*EXERCISE TEXT*.
▬▬▬▬▬▬

New book: Kluge, the haphazard construction of the human mind
Hamlet: “what a piece of work is man…how noble in faculty”
Bertrand Russell: “it’s been said man’s a rational animal…all my life I’ve been searching for evidence that could support this”
Argues man is the RATIONALIZING animal (not the “rational animal”) – searching for reasons to explain why we do what we do
Default thinking is that natural selection leads to human optimalism
But how to reconcile with the manifest clumsiness of the human mind?
Visual system evolving for a billion years
But distinctively human things – like talking, rational deliberation – these are much more recent (eg, 50-100K years ago)
Hill climbing metaphor – issue of local maxima
Evolution won’t necessarily lead to superlative adaptation
Human spine is a kluge – but not best way to support bi-pedal creature, leads to back pain / fragility – eg, multiple columns would be better solution
Evolution builds kluges because it has no foresight nor hindsight – it’s effectively blind
Evolution is always in a hurry – shipping deadline of “now”
Darwin didn’t say “survival of the fittest” – what he meant was fittest of the available options
It’s really “Descent with modification”
Bird’s wing is a modification of the forelimb of all 4-legged creatures – wasn’t designed from scratch as best possible wing
Concept of “evolutionary inertia”

▬▬▬▬▬▬

*DATA SHOWN*.
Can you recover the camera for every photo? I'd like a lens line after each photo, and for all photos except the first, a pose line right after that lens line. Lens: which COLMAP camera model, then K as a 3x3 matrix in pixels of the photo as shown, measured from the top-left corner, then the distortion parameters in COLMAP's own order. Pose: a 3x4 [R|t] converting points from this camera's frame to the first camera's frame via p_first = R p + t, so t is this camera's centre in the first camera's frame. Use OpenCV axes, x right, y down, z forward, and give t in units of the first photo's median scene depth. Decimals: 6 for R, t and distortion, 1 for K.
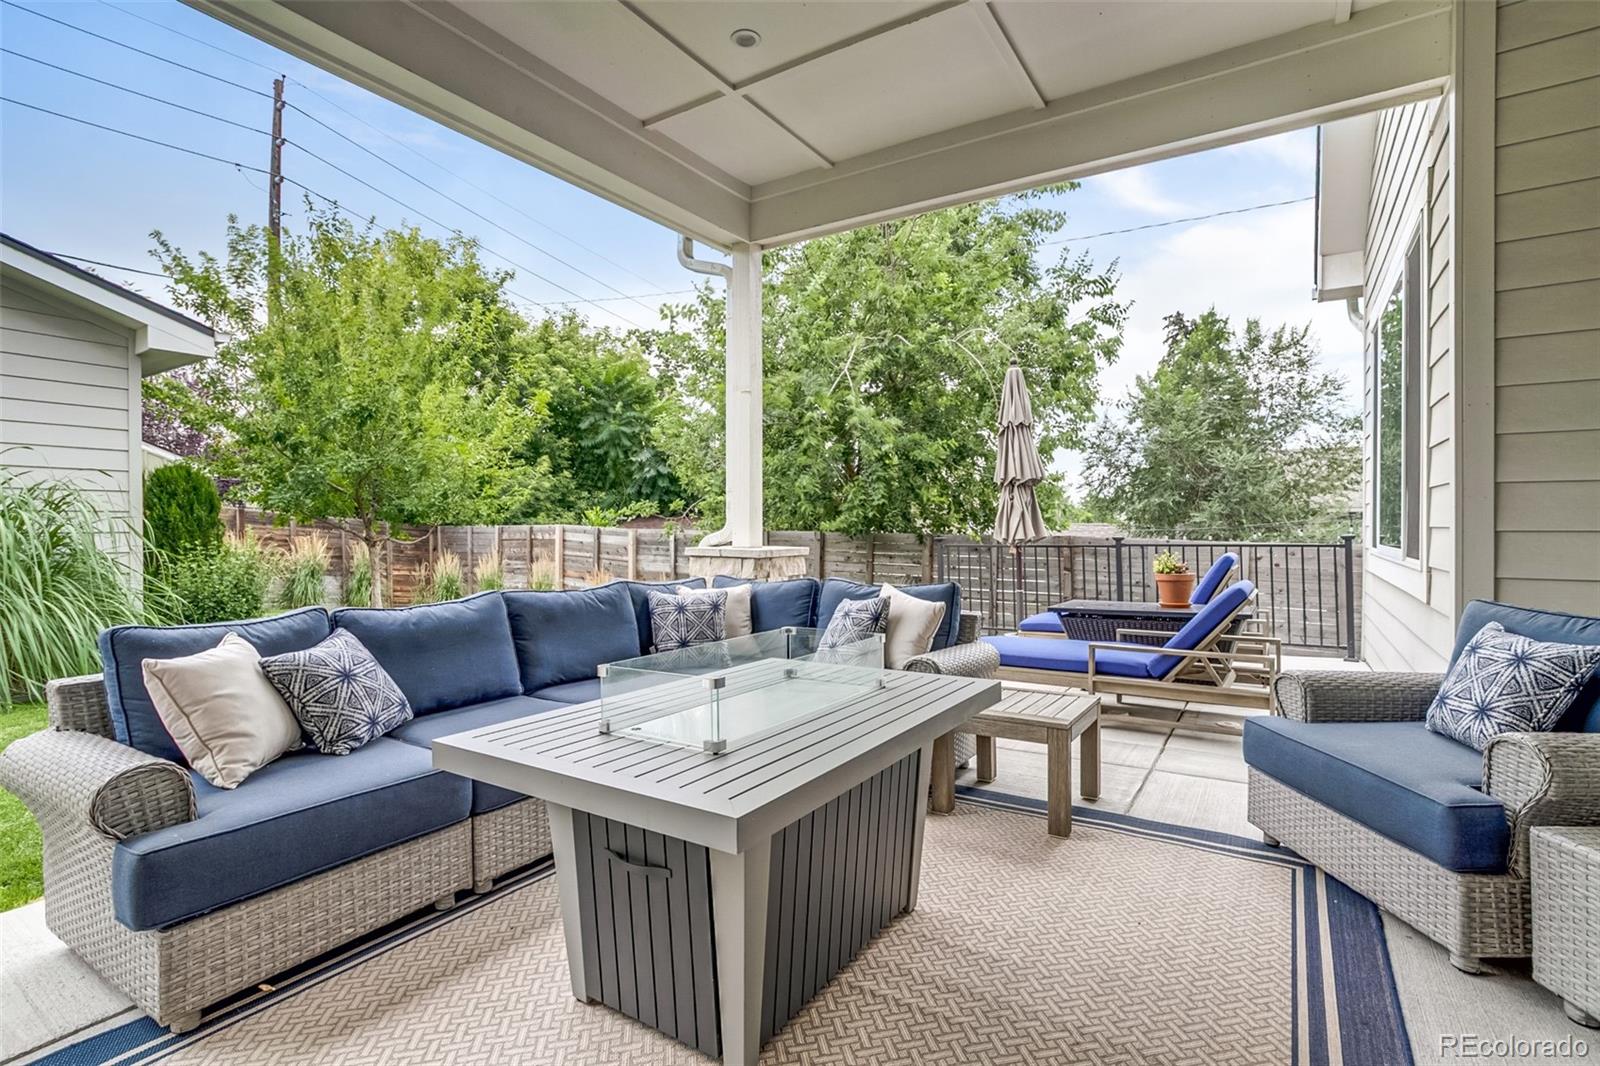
lens RADIAL K [[775.5, 0, 808.6], [0, 775.5, 528.5], [0, 0, 1]] dist [-0.036778, 0.002877]
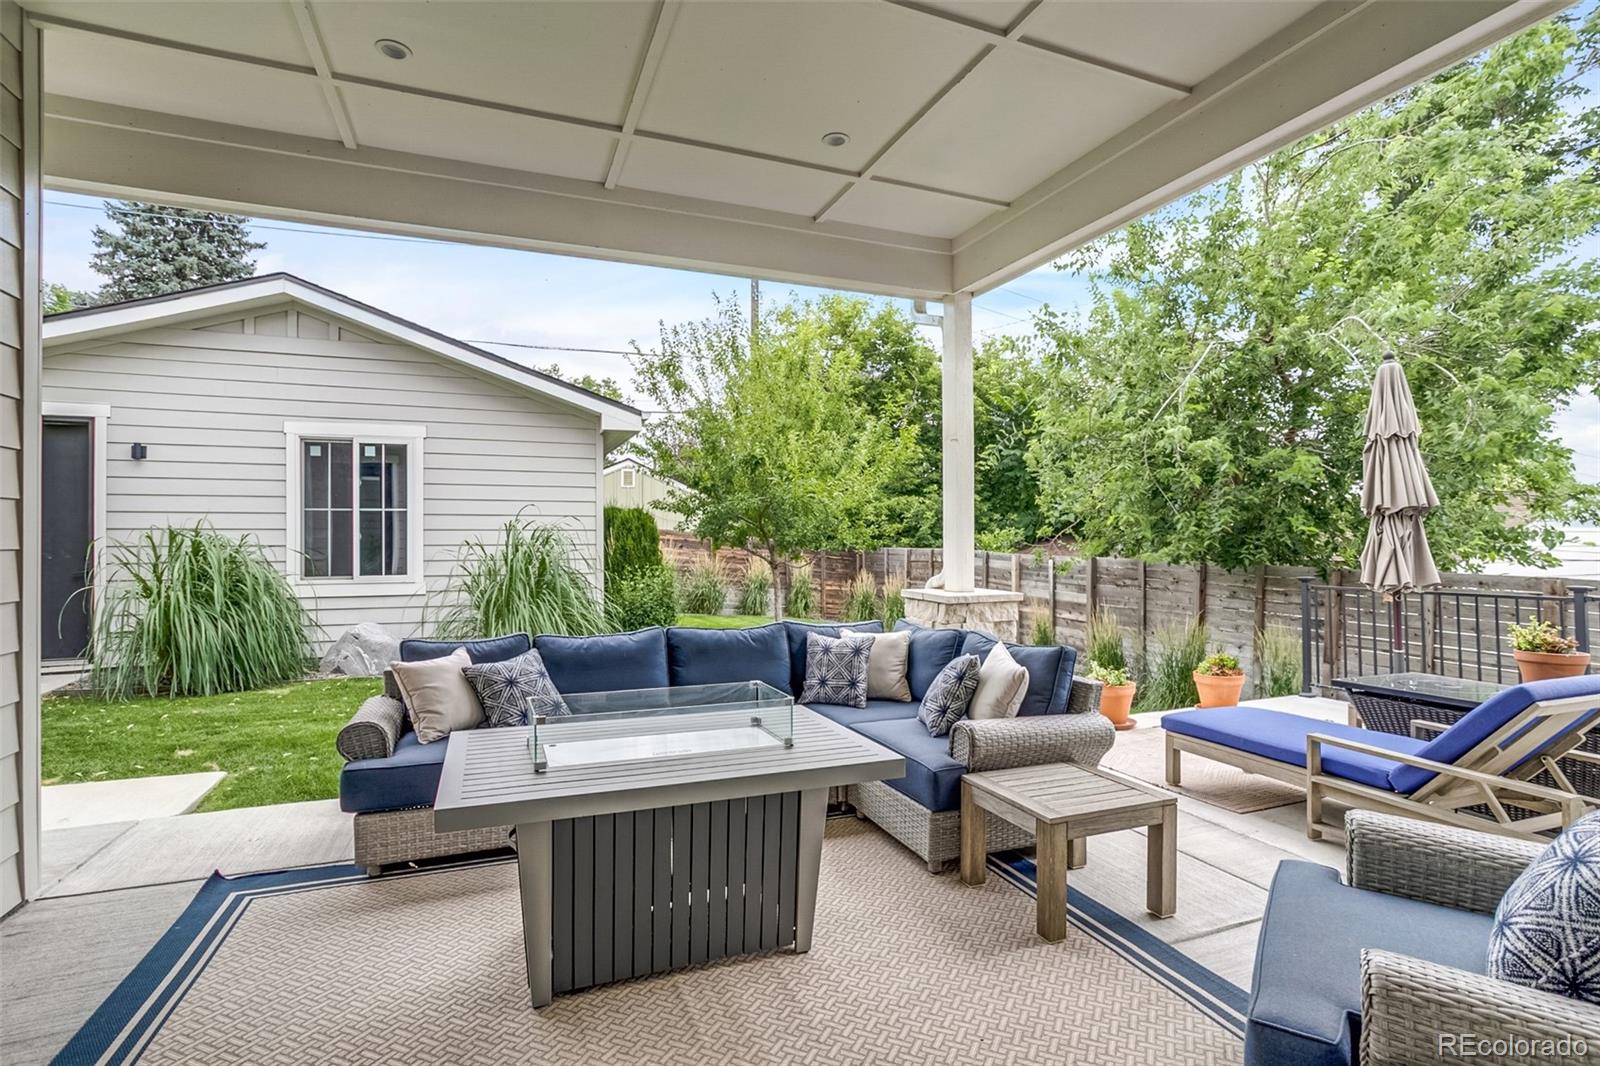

▬▬▬▬▬▬

*WORK REQUIRED*. Extend the notes on Kluge and the haphazard construction of the human mind, picking up after their final line. The listing comes from a different source than the text.

*RESPONSE BOX*.
Genes are conserved
Evolution is a tinkerer using spare parts
Kluge is about 3 things
1. Limits of human mind
2. Where they came from
3. What we can do about them
Computer memory – there’s a master map of where everything is stored – like a series of safe deposit boxes
Stored once, saved forever
Human memories are nowhere near as reliable – there’s no master map
Human memory balances 2 things: RECENCY and FREQUENCY
That’s why you often forget where you put your keys, where you parked your car
That’s why pilots use checklists to make sure they do all the required tasks
Evolution didn’t bless us with an erase feature
Brain uses a broadcast system to retrieve info and memories – doesn’t know where individual memories are
Memory is context dependent – if you study while stoned, you might be better off taking test while stoned
Even your posture (eg, seated or standing) can affect memory recall (!)
Seems to apply to rat + maze experiments too
Eyewitness testimony is particularly subject to these memory errors
Shooting incident with 30 eyewitnesses where the witnesses cannot agree about what happened
Framing: “estate tax” versus “death tax”
Garbage in > garbage out
We take biased samples of data and reason from those limited samples
Confirmation bias – eg, religious beliefs, presidential elections
Depression – being depressed means you’re more likely to have depressing thoughts, negative spiral – normal brains have ability to stop this process
Languages have lot of ambiguities – “the spy shot the cop with the revolver”
Moral dilemmas – trolley problem – a person’s judgment can be affected by how messy the experimental room is!